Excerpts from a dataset
== Segment start ==
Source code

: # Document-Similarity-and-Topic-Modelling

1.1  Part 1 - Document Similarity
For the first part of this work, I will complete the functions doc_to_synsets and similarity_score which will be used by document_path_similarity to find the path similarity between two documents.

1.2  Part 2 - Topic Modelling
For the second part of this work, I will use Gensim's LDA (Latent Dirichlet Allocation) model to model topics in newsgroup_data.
== Segment end ==
▶ **What this task involves**
Every line of the data above is to be copied out exactly.

▶ **Answer to this task**
Source code

: # Document-Similarity-and-Topic-Modelling

1.1  Part 1 - Document Similarity
For the first part of this work, I will complete the functions doc_to_synsets and similarity_score which will be used by document_path_similarity to find the path similarity between two documents.

1.2  Part 2 - Topic Modelling
For the second part of this work, I will use Gensim's LDA (Latent Dirichlet Allocation) model to model topics in newsgroup_data.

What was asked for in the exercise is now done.